Paradox Interactive have become the publishers-in-chief for in-depth strategy titles over the past few years, and this year’s E3 saw them showcasing three of their biggest coming attractions, all sequels to successful titles with hordes of fanatical fans.

The first such game we got to see this year was Crusader Kings 2. Now on the one hand, I have to say that for me this was the game of the show. After looking at all the other sights and sounds of the biggest videogame show on earth, it was Crusader Kings that my imagination kept creeping guiltily back to.

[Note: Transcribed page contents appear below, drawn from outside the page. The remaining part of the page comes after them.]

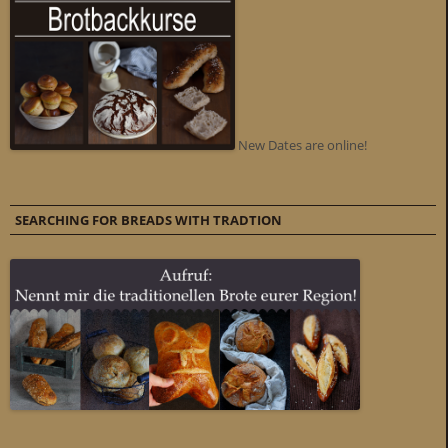
New Dates are online!
SEARCHING FOR BREADS WITH TRADTION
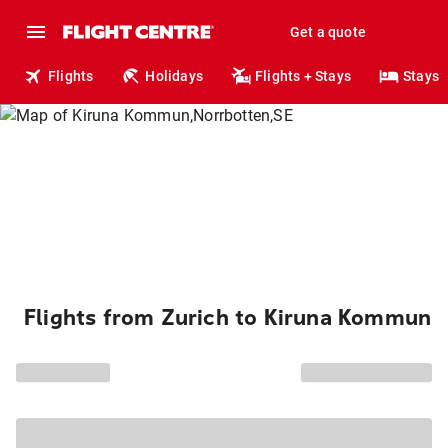
Get a quote
Flights
Holidays
Flights + Stays
Stays
Flights from Zurich to Kiruna Kommun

Now, that said, there are several things I need to add to quantify that statement. Firstly, I’m a bit of a history buff, and I’m not afraid of games that bombard you with numbers, statistics and mountains of real-world data. Secondly, I never played the first game in the series so this was my introduction to Crusader Kings, which I’d previously assumed to be a simplified Medieval: Total War clone.

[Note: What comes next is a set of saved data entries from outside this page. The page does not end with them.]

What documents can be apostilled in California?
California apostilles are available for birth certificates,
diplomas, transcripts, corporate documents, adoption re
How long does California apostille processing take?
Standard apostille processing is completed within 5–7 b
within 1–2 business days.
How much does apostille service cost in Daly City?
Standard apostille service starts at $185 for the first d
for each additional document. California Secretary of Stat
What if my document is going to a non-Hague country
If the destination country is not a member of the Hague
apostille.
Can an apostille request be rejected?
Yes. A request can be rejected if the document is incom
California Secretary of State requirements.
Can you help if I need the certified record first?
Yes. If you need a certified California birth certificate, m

What this game certainly ISN’T is a simplified Total War clone. Built on the success of the popular Europa Universalis series, Crusader Kings 2 is an RPG strategy game set in the Medieval era anywhere between 1066 and every hardcore gamer’s favourite year, 1337. As well as choosing the starting point players can choose from any of the Christian kings and lordlings of the time, with what seems like no restriction – in the demo we saw, the player selected a ten-year old boy as his character. With over 9,000 historically accurate characters to choose from and many kingdoms and regions, replayability is a serious draw here. Political situations are important – you may start play as a vassal to another lord. But most of this I imagine is not news to players of the first game. Essentially, Crusader Kings is heavy on the politics and relationships between rulers, with only a passing interest in the warfare that punctuated the era.

It is the focus on intrigue that has been enhanced for the sequel. Character relationships, intrigue, ambitions and polts are much deeper and more immersive in this game, and a great deal of care has been taken to create characters who feel real and have their own agendas. Multiple points of conflict can exist between each character, and in the example we saw, our pint-sized Duke had to deal with his dad, who not only didn’t have a noble title but was a pagan while his son was a Christian. So we’ve got our old man in serious danger of becoming our most dangerous foe. Of course, his opinion towards our hero is boosted by the fact that they are blood relatives, but the bonus to his relationship is small. Blood is thicker than water, perhaps, but power trumps everything.

All of this rich political drama is delivered as you’d expect, through a tsunami of figures and statistics. From examining a whole load of numbers and stuff you can tell that your father is plotting to rebel, your spymaster is past his prime and your general is pious but hates your daughter.

But if ‘numbers and stuff’ really aren’t your thing, I guess you’re unlikely to really get a lot out of Crusader Kings 2. There’s no 3D rendered battle sequence where you can hear the twang of every bowstring. That said, the interface has been tightened up and beautified significantly over the first game. The map has a number of overlays that can be coloured by religion, dynasties, and so on. The family tree viewer has been overhauled. Everything just generally looks a lot prettier. Characters give certain facial characteristics to their offspring, so if daddy had a huge nose and mummy had a double chin, you may well end up looking like a big fat Mr. Punch.

Crusader Kings 2 comes out in January 2012, and full system requirements have already been published. We here at Game Debate are excited for this one.